● **Exercise details**
Rewrite the part of the article on the Schwab MultiMedia appeal starting with "A Los Angeles" and going on through "it once held.", putting "media firm" in place of "multi-media company".

● **Text excerpt**
####################
A Los Angeles area multi-media company is asking for one more chance to explain to a court why the FCC was wrong to cancel a construction permit (CP) it once held.
Levine/Schwab Partnership, which does business as Schwab MultiMedia LLC, has filed a request with the U.S. Court of Appeals for the D.C. Circuit for an en banc hearing. The company is asking the court to reconsider an earlier decision in which the three-judge panel unanimously rejected the company’s appeal of an FCC decision that stripped away its chance to build a station.
Schwab MultiMedia admits there were delays in its attempts to build a transmitter site, but claims the FCC withheld critical information the court could have used in its decision making,
The company, which first applied to the FCC to build a new AM station in the Los Angeles area in 2004, was later awarded a CP in 2016 for the new station at 1500 kHz. However, a series of events “beyond its control” led to the station not being built. The FCC eventually denied the group’s fourth tolling request to extend the construction deadline for the unbuilt KWIF(AM), licensed to Culver City, Calif.
####################
● **Provided material**
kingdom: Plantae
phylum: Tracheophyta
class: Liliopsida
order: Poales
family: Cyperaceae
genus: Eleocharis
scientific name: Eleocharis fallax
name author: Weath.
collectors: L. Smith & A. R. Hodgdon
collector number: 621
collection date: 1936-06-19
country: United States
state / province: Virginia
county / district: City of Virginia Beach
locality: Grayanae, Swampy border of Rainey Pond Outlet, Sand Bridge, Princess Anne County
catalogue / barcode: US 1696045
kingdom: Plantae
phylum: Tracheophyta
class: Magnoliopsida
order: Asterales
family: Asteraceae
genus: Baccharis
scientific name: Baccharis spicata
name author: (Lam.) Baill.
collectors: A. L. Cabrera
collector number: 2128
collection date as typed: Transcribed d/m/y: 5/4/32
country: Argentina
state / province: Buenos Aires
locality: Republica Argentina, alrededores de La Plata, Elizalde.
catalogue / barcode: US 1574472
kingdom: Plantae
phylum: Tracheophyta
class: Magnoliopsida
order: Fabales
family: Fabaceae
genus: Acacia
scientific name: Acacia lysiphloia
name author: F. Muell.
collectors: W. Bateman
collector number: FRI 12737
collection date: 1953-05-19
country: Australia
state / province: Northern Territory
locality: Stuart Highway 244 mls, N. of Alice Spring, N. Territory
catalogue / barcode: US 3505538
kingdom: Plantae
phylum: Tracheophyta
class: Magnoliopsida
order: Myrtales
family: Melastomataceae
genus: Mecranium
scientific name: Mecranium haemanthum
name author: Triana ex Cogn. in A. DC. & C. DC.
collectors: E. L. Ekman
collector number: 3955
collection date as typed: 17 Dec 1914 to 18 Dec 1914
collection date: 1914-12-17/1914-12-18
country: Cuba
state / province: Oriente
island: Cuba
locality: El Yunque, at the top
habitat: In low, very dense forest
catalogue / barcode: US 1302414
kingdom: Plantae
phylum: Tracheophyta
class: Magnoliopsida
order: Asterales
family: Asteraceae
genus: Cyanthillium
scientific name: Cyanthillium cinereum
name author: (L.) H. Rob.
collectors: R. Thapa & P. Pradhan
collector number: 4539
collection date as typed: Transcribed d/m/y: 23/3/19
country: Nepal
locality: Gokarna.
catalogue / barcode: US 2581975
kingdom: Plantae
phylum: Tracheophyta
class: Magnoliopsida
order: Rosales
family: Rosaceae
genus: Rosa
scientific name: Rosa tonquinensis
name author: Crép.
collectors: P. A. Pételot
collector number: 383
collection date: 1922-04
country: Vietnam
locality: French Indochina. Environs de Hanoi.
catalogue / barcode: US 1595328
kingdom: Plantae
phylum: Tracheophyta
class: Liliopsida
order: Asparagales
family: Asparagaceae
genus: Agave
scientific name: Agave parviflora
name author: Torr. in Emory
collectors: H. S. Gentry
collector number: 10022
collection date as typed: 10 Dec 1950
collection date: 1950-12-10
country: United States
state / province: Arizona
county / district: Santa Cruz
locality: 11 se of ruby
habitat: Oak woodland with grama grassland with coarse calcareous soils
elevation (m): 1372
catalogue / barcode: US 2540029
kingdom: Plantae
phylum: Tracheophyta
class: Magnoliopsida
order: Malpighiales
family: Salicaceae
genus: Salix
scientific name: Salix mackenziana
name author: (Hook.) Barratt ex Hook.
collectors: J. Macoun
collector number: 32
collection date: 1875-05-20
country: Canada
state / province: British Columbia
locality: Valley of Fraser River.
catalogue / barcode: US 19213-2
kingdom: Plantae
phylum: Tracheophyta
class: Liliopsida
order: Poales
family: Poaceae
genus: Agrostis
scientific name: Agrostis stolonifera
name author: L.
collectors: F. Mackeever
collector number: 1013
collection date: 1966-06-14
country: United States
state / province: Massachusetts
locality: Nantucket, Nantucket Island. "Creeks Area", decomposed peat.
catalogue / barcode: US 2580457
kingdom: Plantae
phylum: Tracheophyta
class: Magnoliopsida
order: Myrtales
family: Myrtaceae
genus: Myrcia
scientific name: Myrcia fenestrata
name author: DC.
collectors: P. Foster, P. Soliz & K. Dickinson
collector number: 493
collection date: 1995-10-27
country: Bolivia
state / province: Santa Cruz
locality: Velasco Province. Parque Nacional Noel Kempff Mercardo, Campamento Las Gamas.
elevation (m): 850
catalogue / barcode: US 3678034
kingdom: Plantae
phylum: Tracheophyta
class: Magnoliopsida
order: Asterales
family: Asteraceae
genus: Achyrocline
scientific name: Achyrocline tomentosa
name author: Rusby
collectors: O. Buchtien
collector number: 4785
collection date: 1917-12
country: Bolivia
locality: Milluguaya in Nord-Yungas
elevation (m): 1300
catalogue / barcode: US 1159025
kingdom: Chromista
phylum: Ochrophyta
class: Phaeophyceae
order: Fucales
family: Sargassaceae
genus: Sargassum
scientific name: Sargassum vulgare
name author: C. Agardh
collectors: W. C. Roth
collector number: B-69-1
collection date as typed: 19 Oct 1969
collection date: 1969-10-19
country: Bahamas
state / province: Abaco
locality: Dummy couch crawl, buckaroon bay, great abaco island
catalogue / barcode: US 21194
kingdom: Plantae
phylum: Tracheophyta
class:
####################
● **Answer section**
A Los Angeles area media firm is asking for one more chance to explain to a court why the FCC was wrong to cancel a construction permit (CP) it once held.